Name every government body and every piece of legislation that the letter below mentions by name.

TEXT PASSAGE:

■ ■ ■ ■ ■

Questions on collective sale laws
I REFER to last Friday’s letter by the Ministry of Law, ‘Rights of all
owners adequately protected’.
I am particularly troubled by the statement: ‘We have taken steps under
the Land Titles (Strata) Act to ensure the rights of all owners are
adequately protected and provide recourse for those who feel aggrieved for
any reason.’ For any reason? According to current laws, the Strata Titles
Board will consider only financial objections. Non-financial objections
are deemed irrelevant. So anyone objecting to a collective property sale
for non-financial reasons has no legal recourse.
Also, an objector to a collective sale may be ordered by the Strata Titles
Board to pay the legal costs of the majority consenting owners if his
objection fails. For an individual, the prospect of having to pay legal
costs is intimidating and makes any application to the Strata Titles Board
to object to a sale a non-starter.

■ ■ ■ ■ ■

SUPPLIED DATA:
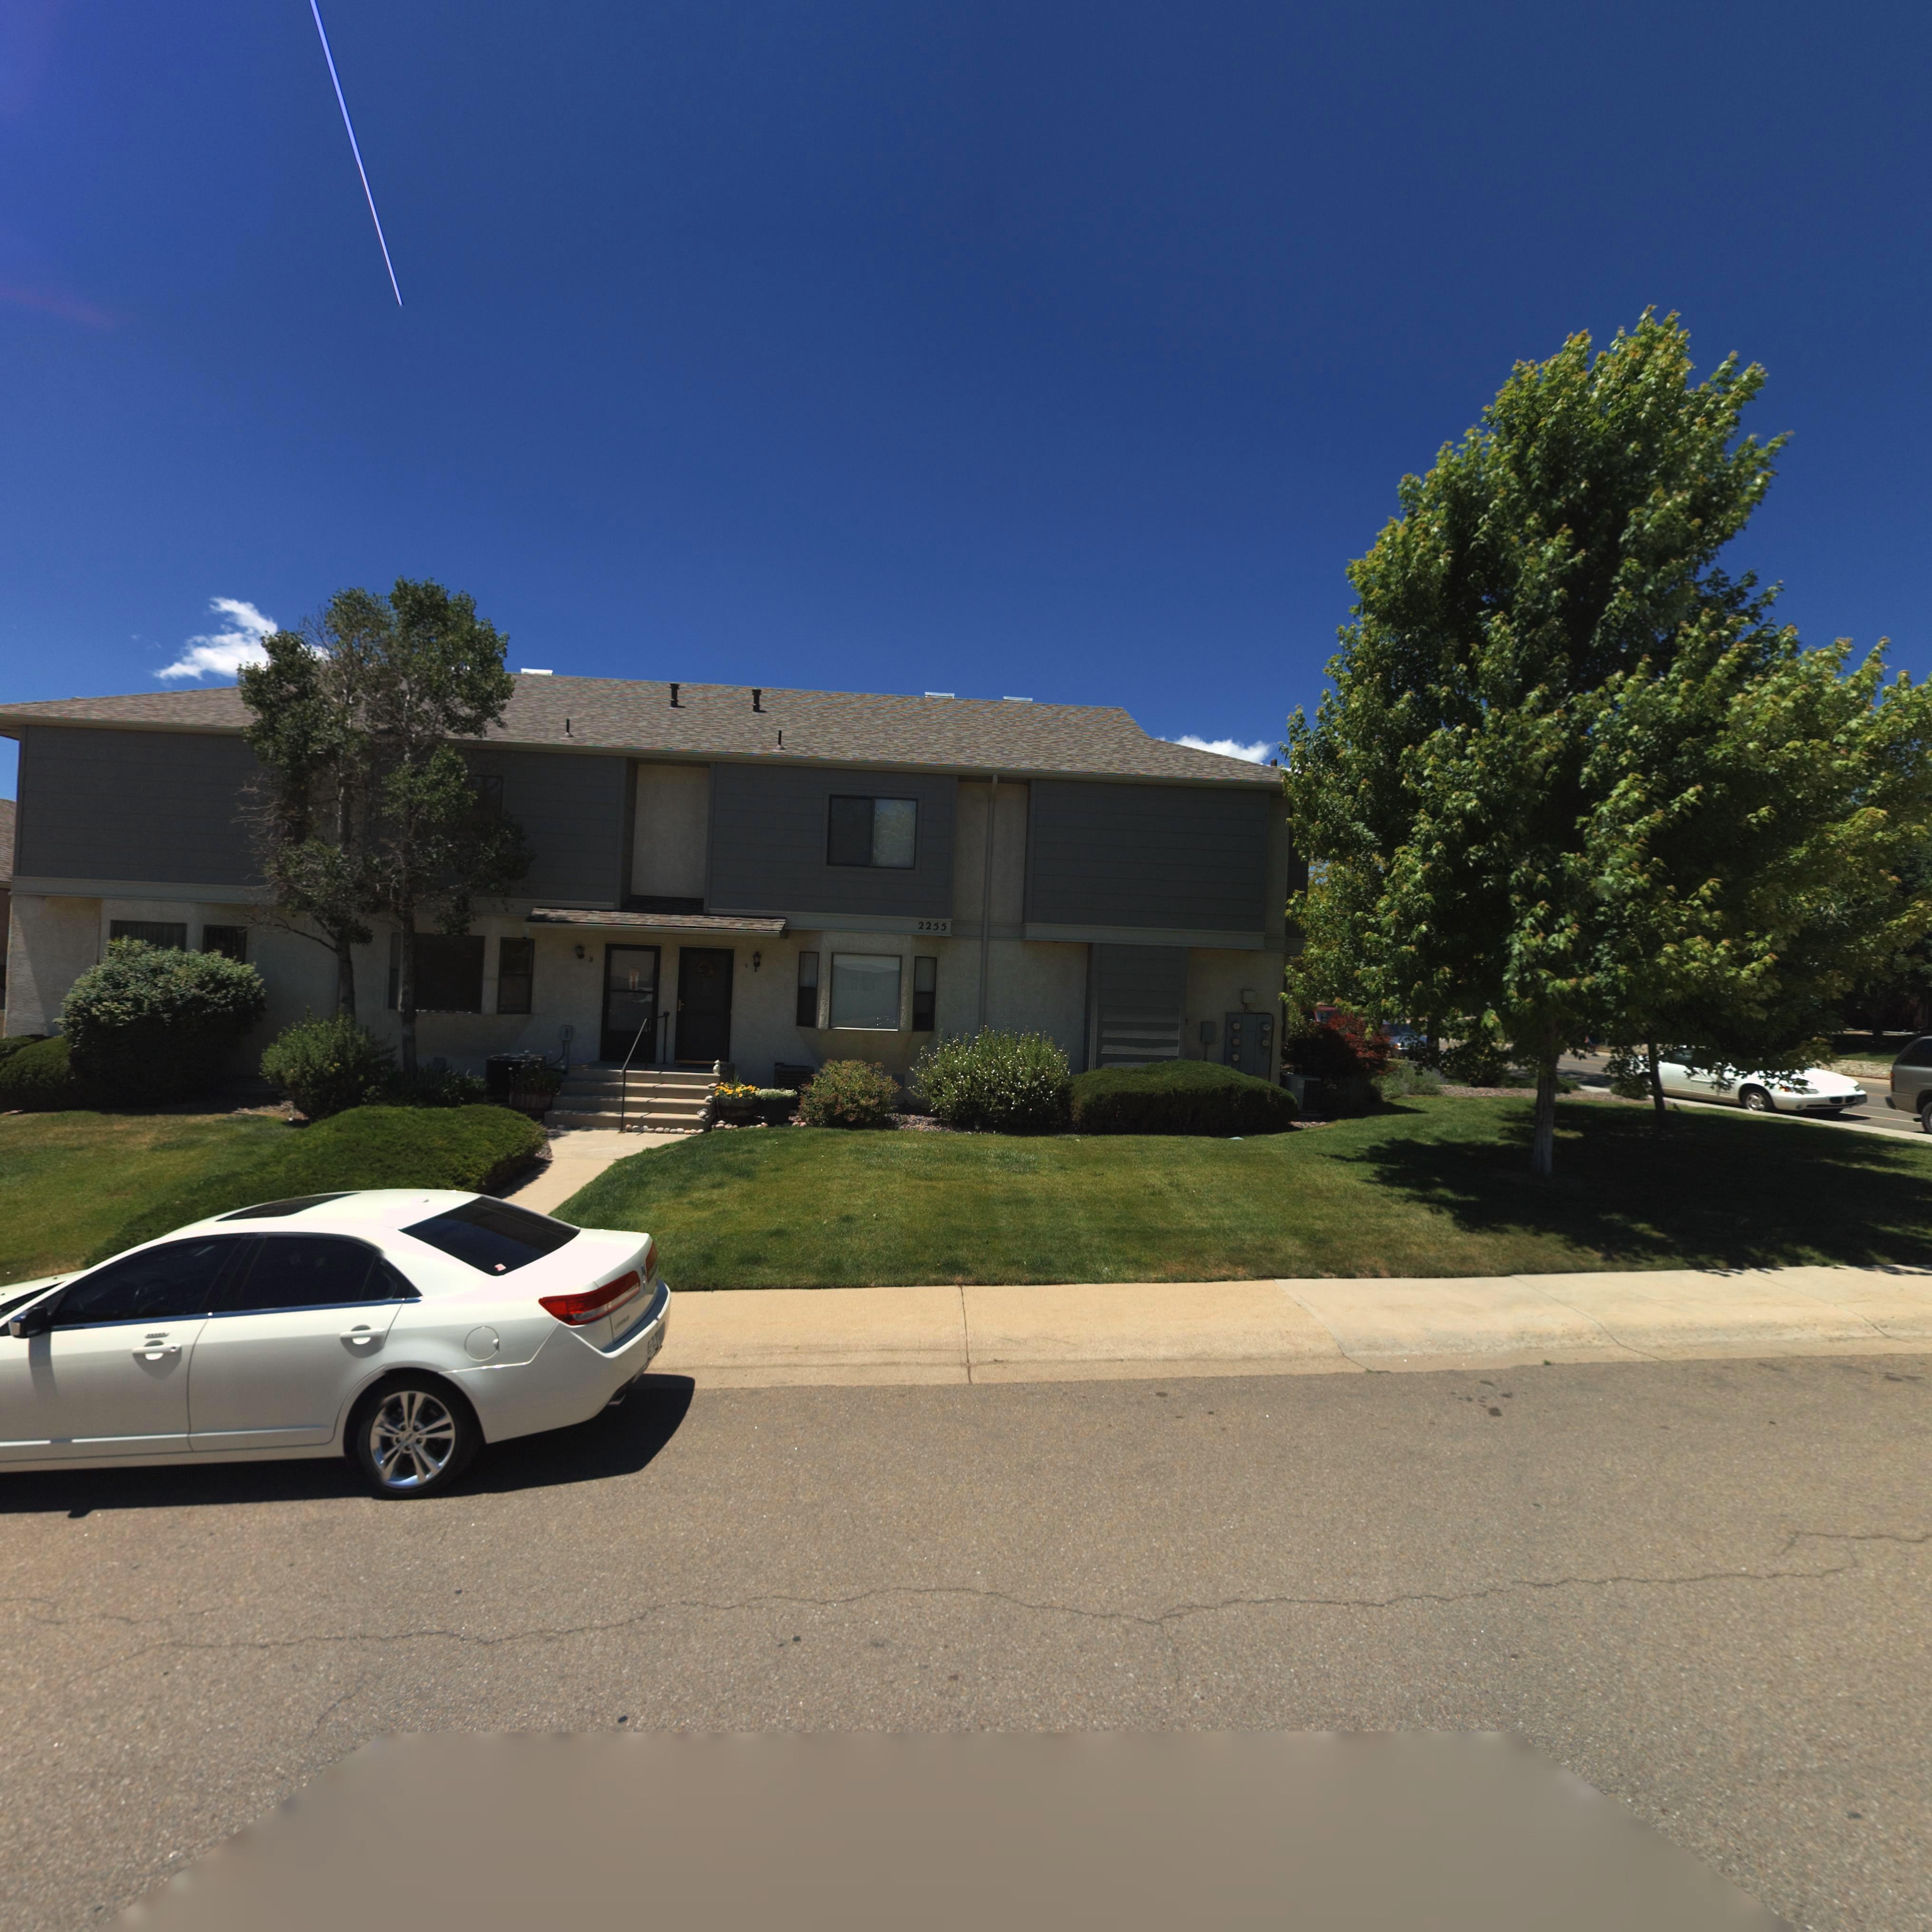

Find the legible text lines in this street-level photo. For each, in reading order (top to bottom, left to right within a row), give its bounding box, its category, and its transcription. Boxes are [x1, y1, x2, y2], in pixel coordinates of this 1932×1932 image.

■ ■ ■ ■ ■

SOLVED PROBLEM:
Ministry of Law
Land Titles (Strata) Act
Strata Titles Board